*Getoonde passage*.
+---+
Tja, inderdaad, als we naar het veinzen en de verhullende conventie van minister Cora van Nieuwenhuizen kijken die de Sea Watch aan de ketting legt uit veiligheidsoverwegingen omdat ze bang zou zijn dat niet iedere drenkeling over een wc beschikt, kunnen we zonder enige aarzeling met Nietzsche meegaan (zie over hypocrisie ook mijn blog van 2 januari over het dobberen op zee van de Sea Watch ten tijde van Kerstmis).
Maar als we kijken naar Ersin Kiris die in zijn zoektocht naar de waarheid een zeer confronterend beeld van Curaçao laat zien, en vervolgens de dappere vrouw beluisteren die zo moedig is de waarheid van haar eigen overleven ten koste van de ander onder ogen te zien, krijgen we toch een ander beeld.
+---+
*Aangeleverde gegevens*.

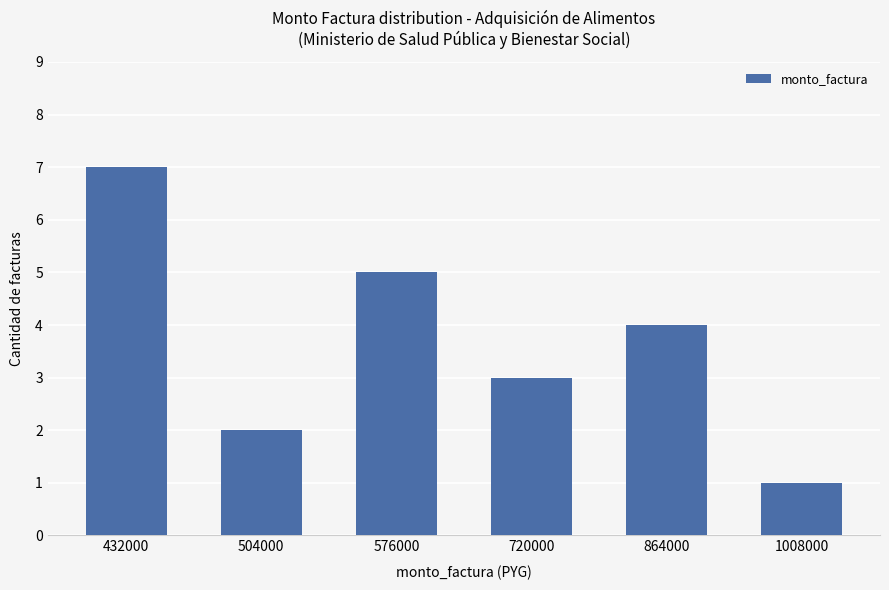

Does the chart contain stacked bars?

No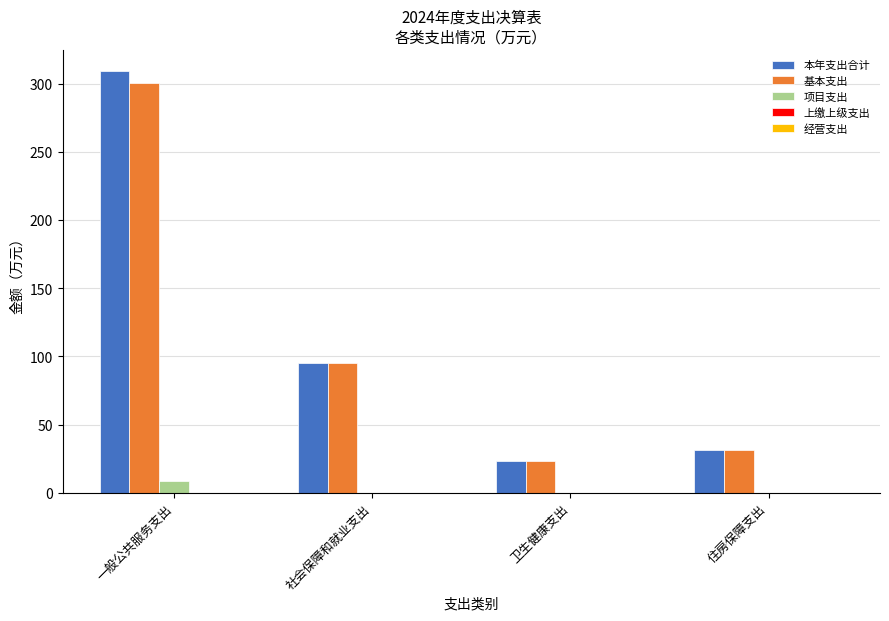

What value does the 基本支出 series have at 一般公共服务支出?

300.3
+---+
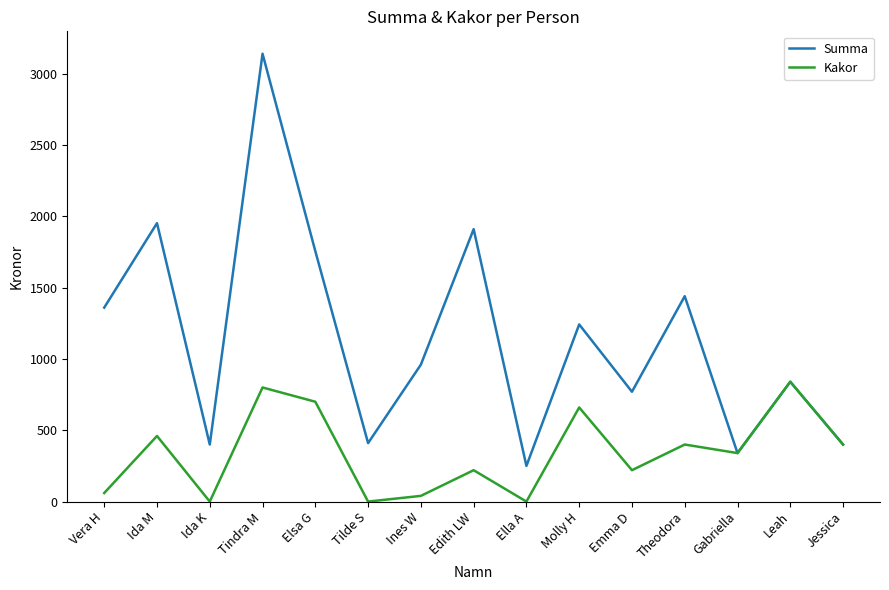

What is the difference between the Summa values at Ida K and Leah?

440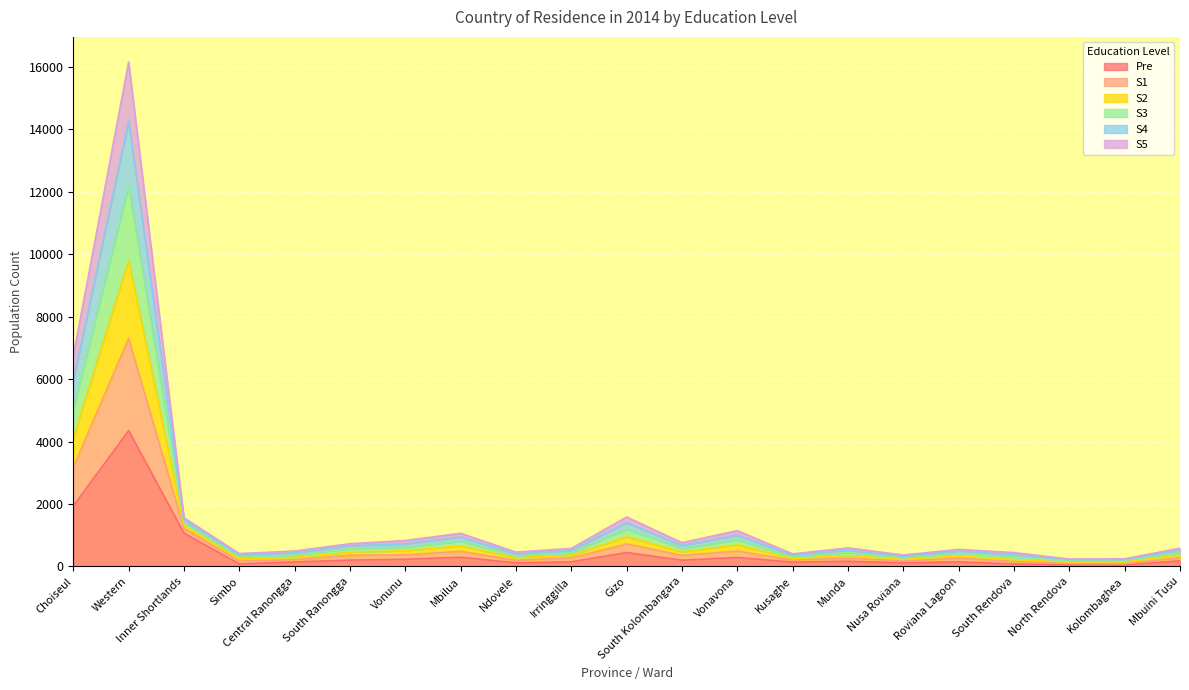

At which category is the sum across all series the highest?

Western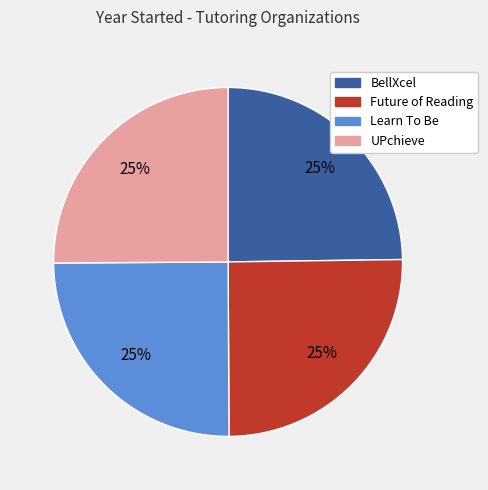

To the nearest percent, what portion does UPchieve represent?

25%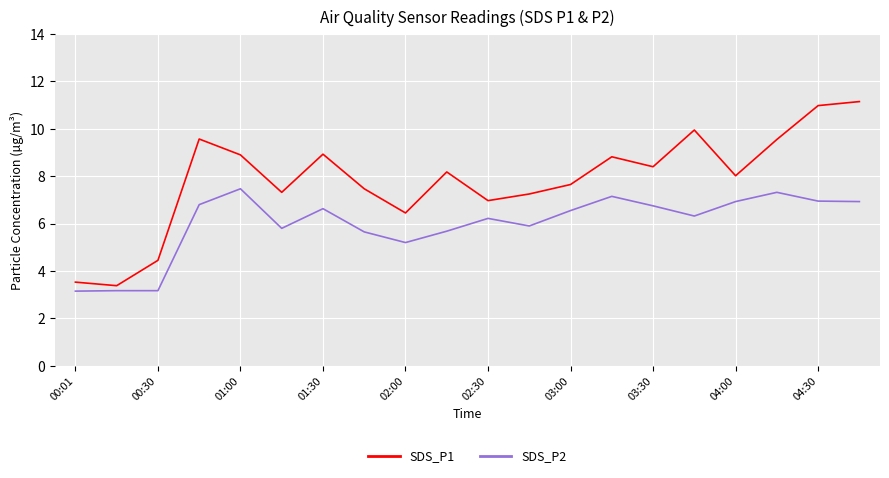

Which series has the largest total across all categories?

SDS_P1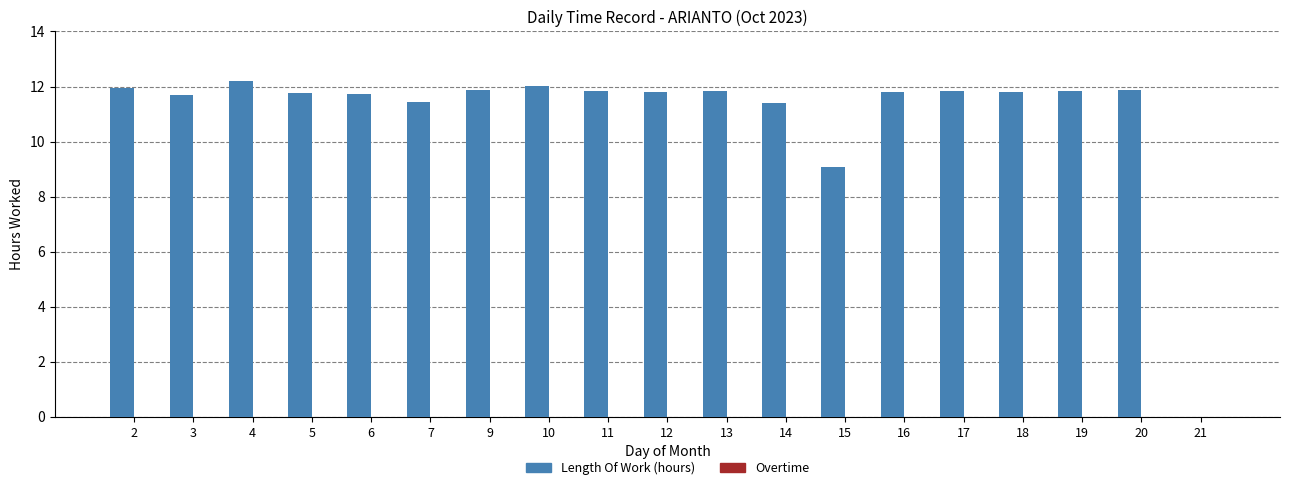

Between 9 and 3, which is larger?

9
+---+
*Opdracht A*.
Leg in één tot drie zinnen uit waarom minister Cora van Nieuwenhuizen volgens de passage over de Sea Watch het schip aan de ketting legt.
*Opdracht B*.
Geef het vervolg van de passage over de Sea Watch, te beginnen na de laatste zin.
De items vormen apart materiaal en horen niet bij de passage over de Sea Watch.

*Uitwerking A*.
Volgens de passage legt minister Cora van Nieuwenhuizen de Sea Watch aan de ketting uit veiligheidsoverwegingen. Zij zou bang zijn dat niet iedere drenkeling over een wc beschikt.

*Uitwerking B*.
Tim Fransen is naar mijn idee te generaliserend over de mens in zijn poging middels afbraak van zijn/haar kwaliteiten te komen tot verbroedering of verzustering.
Het probleem zit ‘m volgens mij juist in de onvoorspelbaarheid, het steeds niet kunnen begrijpen van onszelf en de ander en juist de filosofie doet een poging tot begrip, maar tegelijkertijd met het grijpen naar, ontglipt de werkelijkheid en juist dat maakt het leven wonderbaarlijk beangstigend en mooi.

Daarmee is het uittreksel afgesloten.